Work to complete: Lines where the string "might" appears are to be copied from the entries below.

Transcribed page contents:

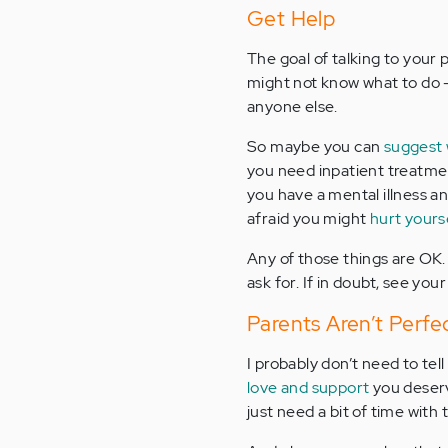
Get Help
The goal of talking to your 
might not know what to do –
anyone else.
So maybe you can
suggest 
you need inpatient treatmen
you have a mental illness a
afraid you might
hurt yours
Any of those things are OK.
ask for. If in doubt, see you
Parents Aren’t Perfe
I probably don’t need to tel
love and support
you deser
just need a bit of time with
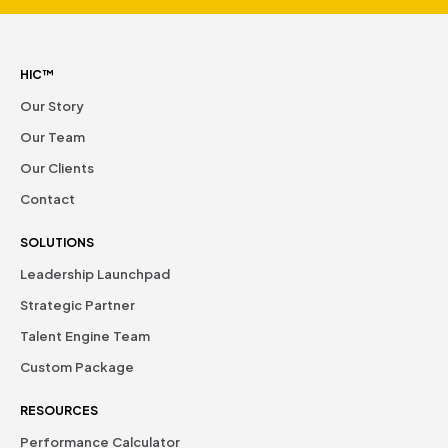
HIC™
Our Story
Our Team
Our Clients
Contact
SOLUTIONS
Leadership Launchpad
Strategic Partner
Talent Engine Team
Custom Package
RESOURCES
Performance Calculator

Answer to this task:
might not know what to do –
afraid you might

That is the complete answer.